— WHAT THE TASK REQUIRES —
Copy the classification lines of every record below word for word, leaving the pictures out of your answer.

Recorded data:
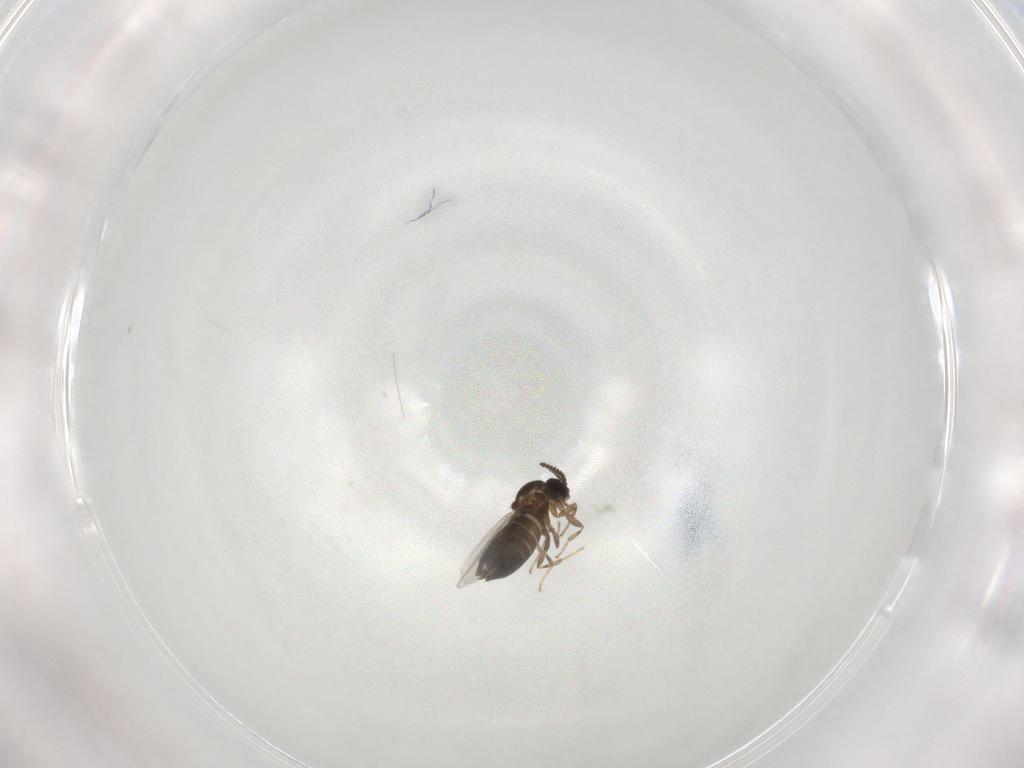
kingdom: Animalia
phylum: Arthropoda
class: Insecta
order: Diptera
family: Scatopsidae
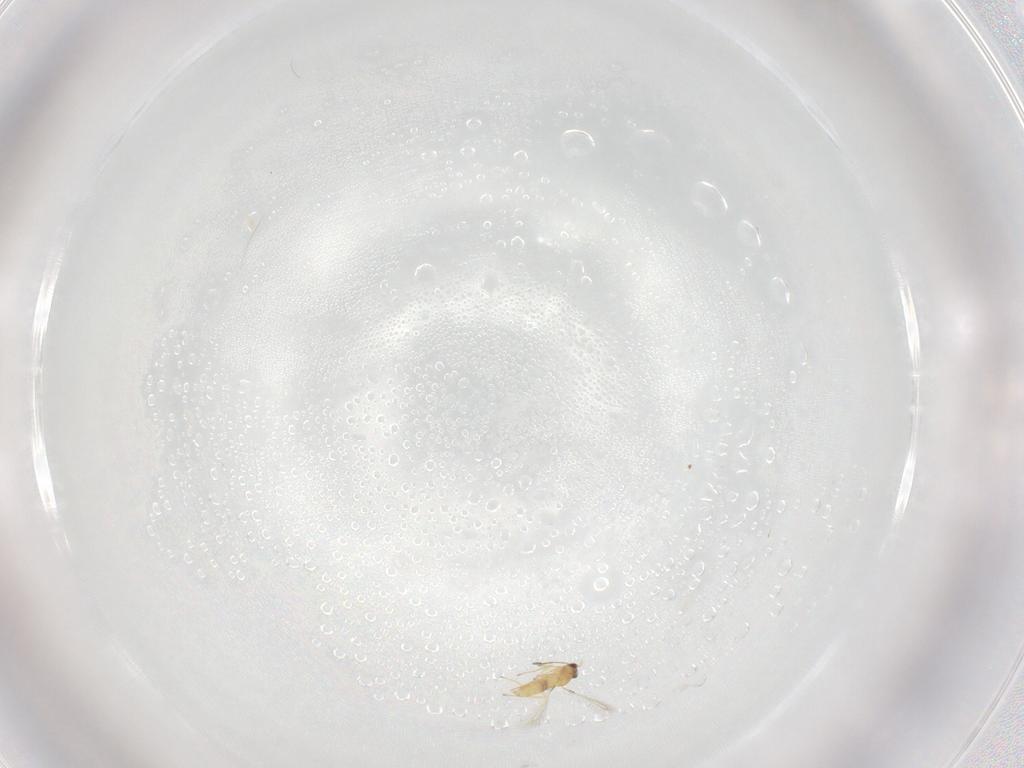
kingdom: Animalia
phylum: Arthropoda
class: Insecta
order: Hymenoptera
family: Mymaridae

— RESULT OF THE EXERCISE —
kingdom: Animalia
phylum: Arthropoda
class: Insecta
order: Diptera
family: Scatopsidae
kingdom: Animalia
phylum: Arthropoda
class: Insecta
order: Hymenoptera
family: Mymaridae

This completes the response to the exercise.